Aim of the exercise –
Copy out everything in the passage on empathy and coping from "Our results also" down to "the highly empathic.", word for word.

The questionnaire results in Studies 1–4 suggest that there was indeed a relationship between empathy and people’s usage of coping strategies; therefore, in Study 5, we intended to examine whether there was a biological foundation under this relationship. We chose to test whether the oxytocin receptor gene rs53576 polymorphism, suggested to relate to one’s trait empathy level, would influence individuals’ coping strategies. Individuals with different genotypes did not differ on the usage of adaptive coping or maladaptive coping; however, individuals with GG genotype were more likely to use social support than individuals with AG and AA genotypes. This finding is in line with previous research that individuals with the GG or AG genotypes self-reported on a free recall task a higher tendency to seek social support relative to those with the AA genotype [85]. The link between OXTR GG alleles and use of social support as a coping strategy may be the result of being more socially engaging and socially interested [90]. We also found a genotype × SES interaction on adaptive coping and maladaptive coping. In line with Study 1 to 4, low SES individuals with rs53576 GG genotype were indeed more likely to use adaptive coping strategies compared to AA individuals, but there were no differences between genotypes amongst high SES participants. For maladaptive coping, even though there was a genotype × SES interaction (in line with Studies 1–4), participants with GG genotype responded similarly to AA genotype individuals (usually, participants with GG genotype perform more similarly to AG rather than AA individuals). In addition, lower SES participants with AG genotype used fewer maladaptive coping strategies than lower SES participants with GG and AA genotypes. This effect is inconsistent with the rest of the results in several ways. First, we found in Studies 1–4 that empathy was negatively related to maladaptive coping strategies, yet the rs53576 results follow a more inverted U-shaped curve (with AG being associated with lower levels of maladaptive coping compared to AA and GG). Second, we consistently found in Studies 1–4 a negative interaction between SES and empathy for maladaptive coping, but the interaction was positive between AG and SES. Given this inconsistency, there is clearly a need to replicate these results before making any strong conclusions about the effects of OXTR rs53576 on coping (and how SES moderates this link).

Implications

The current research has several implications for the literature on coping and practices in life. This is the first project to directly explore the relationship between trait empathy and daily coping styles: our results consistently suggest that individuals high in empathy use more adaptive coping and social support, and less maladaptive coping. Besides theory contribution, our results may be useful for some clinical practices. Indeed, our results are in line with existing compassion-focused therapy practice and compassionate-mind training which train individuals on increasing empathy, compassion and mentalisation towards oneself [91,92].

Our results also suggested that empathy’s beneficial influence on coping was not uniform across all individuals; rather, empathy interacted with SES to influence coping. Both the poor-protection and rich-protection hypotheses yield accurate predictions, depending on the specific coping strategies considered. The specificity suggests different pathways for improving people’s coping toolkits. For instance, for lower SES people, we suggest it might be most prudent to focus on reducing their maladaptive coping strategies through interventions—since empathy on its own seems ineffective amongst this group for reducing maladaptive coping. On the other hand, for people with high SES, it would seem sensible to focus on the adaptive coping strategies through interventions, even among the highly empathic.

Information shown –
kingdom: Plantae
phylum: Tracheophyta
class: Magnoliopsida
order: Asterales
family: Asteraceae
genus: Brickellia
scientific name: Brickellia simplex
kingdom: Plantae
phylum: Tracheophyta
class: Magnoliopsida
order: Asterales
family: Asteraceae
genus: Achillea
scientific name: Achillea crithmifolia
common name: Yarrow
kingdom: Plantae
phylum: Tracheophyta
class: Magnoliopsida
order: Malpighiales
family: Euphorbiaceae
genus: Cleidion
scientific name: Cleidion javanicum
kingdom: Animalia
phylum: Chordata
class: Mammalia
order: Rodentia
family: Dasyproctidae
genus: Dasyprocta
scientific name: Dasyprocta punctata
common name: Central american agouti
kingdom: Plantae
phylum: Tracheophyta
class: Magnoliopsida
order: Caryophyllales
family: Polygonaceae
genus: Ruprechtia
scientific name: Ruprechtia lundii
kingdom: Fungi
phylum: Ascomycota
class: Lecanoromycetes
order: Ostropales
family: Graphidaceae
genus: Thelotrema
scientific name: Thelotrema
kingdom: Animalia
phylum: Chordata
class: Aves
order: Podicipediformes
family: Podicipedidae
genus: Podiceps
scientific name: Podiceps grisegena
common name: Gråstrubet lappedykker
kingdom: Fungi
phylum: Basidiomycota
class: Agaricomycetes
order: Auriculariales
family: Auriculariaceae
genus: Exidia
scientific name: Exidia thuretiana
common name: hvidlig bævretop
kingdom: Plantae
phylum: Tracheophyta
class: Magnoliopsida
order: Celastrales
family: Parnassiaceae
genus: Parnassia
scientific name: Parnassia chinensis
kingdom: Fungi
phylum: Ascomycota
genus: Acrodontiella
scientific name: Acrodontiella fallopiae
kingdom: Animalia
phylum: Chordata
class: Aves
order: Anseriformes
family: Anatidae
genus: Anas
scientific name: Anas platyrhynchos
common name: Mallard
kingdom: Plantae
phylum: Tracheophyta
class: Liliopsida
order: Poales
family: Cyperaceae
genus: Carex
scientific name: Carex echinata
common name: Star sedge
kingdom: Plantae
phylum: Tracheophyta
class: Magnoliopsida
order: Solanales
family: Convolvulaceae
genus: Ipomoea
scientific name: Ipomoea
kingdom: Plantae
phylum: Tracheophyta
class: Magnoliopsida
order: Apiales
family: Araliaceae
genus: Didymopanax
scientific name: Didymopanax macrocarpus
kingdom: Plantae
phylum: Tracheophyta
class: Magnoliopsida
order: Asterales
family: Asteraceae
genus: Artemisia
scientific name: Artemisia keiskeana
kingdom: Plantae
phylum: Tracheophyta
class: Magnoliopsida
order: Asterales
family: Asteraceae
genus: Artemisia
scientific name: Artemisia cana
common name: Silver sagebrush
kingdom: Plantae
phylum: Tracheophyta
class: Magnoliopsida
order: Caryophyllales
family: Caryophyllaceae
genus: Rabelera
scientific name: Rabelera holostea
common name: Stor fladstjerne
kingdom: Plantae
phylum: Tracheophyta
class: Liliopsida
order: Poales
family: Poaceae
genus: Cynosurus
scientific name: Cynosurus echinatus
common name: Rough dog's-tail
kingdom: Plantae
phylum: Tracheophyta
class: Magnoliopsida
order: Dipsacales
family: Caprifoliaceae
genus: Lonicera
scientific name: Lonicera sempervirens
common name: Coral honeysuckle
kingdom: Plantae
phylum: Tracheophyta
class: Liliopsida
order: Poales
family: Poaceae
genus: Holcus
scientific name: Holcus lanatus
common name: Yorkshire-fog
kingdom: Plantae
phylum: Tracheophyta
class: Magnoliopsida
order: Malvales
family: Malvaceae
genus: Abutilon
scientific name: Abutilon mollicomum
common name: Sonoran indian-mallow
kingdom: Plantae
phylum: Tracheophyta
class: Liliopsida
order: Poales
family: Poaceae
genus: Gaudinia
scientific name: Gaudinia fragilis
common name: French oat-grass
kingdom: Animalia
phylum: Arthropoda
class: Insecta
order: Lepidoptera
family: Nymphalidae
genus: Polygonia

Answer space –
Our results also suggested that empathy’s beneficial influence on coping was not uniform across all individuals; rather, empathy interacted with SES to influence coping. Both the poor-protection and rich-protection hypotheses yield accurate predictions, depending on the specific coping strategies considered. The specificity suggests different pathways for improving people’s coping toolkits. For instance, for lower SES people, we suggest it might be most prudent to focus on reducing their maladaptive coping strategies through interventions—since empathy on its own seems ineffective amongst this group for reducing maladaptive coping. On the other hand, for people with high SES, it would seem sensible to focus on the adaptive coping strategies through interventions, even among the highly empathic.